Calendar systems provide a structured way in which to refer to events in a child's day. Sometimes called "Anticipation Boxes" or "Object Calendars", a series of meaningful symbols are arranged in sequential order to let the child know what will happen next. Calendars also provide a way to make clear the beginning, middle, and end of an activity, as well as time concepts, such as before, after, later, and now.

https://www.tsbvi.edu/early-childhood/3236-object-calendar

Concept Development

Concept development refers to the basic understanding that is necessary to make sense of one's world. This includes ideas about the self and others, objects, and the environment. This foundational understanding is crucial to communication, travel, and independence.
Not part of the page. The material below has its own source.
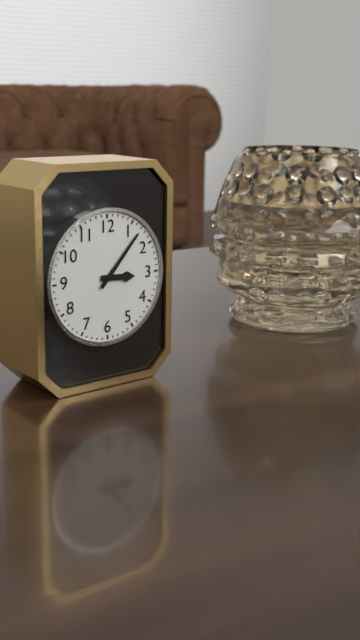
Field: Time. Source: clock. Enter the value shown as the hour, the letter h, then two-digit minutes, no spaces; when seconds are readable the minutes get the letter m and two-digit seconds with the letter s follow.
3h07
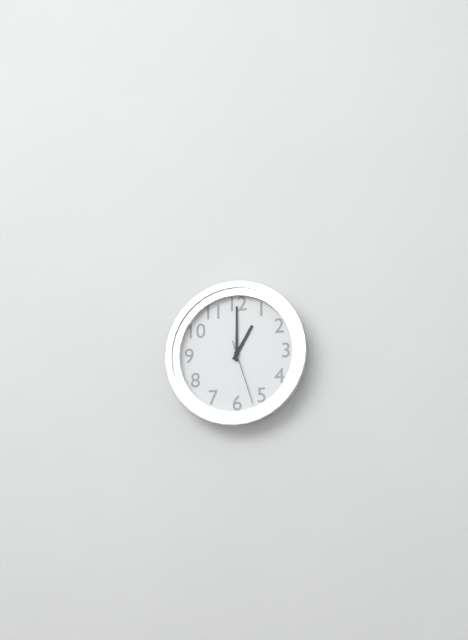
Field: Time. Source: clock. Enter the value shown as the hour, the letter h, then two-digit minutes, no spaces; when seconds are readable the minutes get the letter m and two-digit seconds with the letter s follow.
1h00m27s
While typical children usually develop an understanding of basic concepts through incidental learning, children with a combined vision and hearing loss must often be taught these same concepts through repeated exposure in an intentional manner.
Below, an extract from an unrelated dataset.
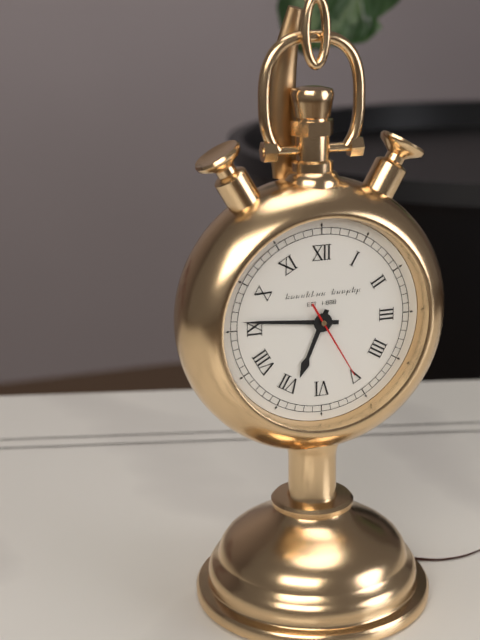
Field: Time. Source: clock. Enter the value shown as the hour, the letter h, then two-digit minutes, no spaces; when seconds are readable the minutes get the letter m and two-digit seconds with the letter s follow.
6h46m25s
https://www.tsbvi.edu/preschool/1117-early-concept-development

Deafblindness

Federal Definition: Deaf-blindness means concomitant hearing and visual impairments, the combination of which causes such severe communication and other developmental and educational needs that they cannot be accommodated in special education programs solely for children with deafness or children with blindness. 34 CFR 300.8 (c) (2)
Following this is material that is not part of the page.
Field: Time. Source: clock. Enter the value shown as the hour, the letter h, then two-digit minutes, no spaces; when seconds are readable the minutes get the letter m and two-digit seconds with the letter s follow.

For infants and toddlers receiving Part C early intervention services: Concomitant hearing and vision impairments or delays, the combination of which causes such severe communication and other developmental and intervention needs that specialized early intervention services are needed. 

Functional Hearing

Functional Hearing refers to the way in which an individual uses whatever hearing he or she has.

Informal Functional Hearing Evaluation (PDF)

Functional Vision

Functional Vision refers to the way in which an individual uses whatever vision he or she has. 

Mutual Tactile Attention

Mutual tactile attention involves joint attention and sharing an activity or object through non-controlling mutual touch.

Mutual Tactile Attention (PDF)

Object Communication

Objects are used to represent activities, places, and people.  Examples of these objects include:  textures (i.e, piece of carpet, blanket, wood, plastic), miniatures, pieces of the real object, and objects that are exactly the same as those being used.  The student uses these objects for getting information about the activities, people, and places around him, making choices, and/or telling others his message.

https://www.perkinselearning.org/videos/webcast/tangible-symbols

Prelinguistic Milieu Teaching

Prelinguistic communication may be unintentional or intentional. In PMT, an instructor working one-on-one with a child uses a combination of strategies to encourage and teach him or her to use gestures and vocalizations to communicate.  Initial behaviors are shaped and encouraged to create more communication and more standard communication.

Teaching PMT (PDF)

Pro-Tactile

ProTactile is a socio-cultural philosophy with its own sets of philosophy, attitude, culture, and language. ProTactile (PT) is about supporting access to the world that surrounds a DeafBlind person through touch.  “Pro-tactile” really means that we value touch for purposes of communication.  PTASL is rooted in touch and practiced on the body.

Tactile signing

Communication method based on a standard manual sign system in which the receiver’s hand(s) is placed lightly upon the hand(s) of the signer to perceive the signs.  Tactile ASL is a visually-based language that is practiced through touch in the air.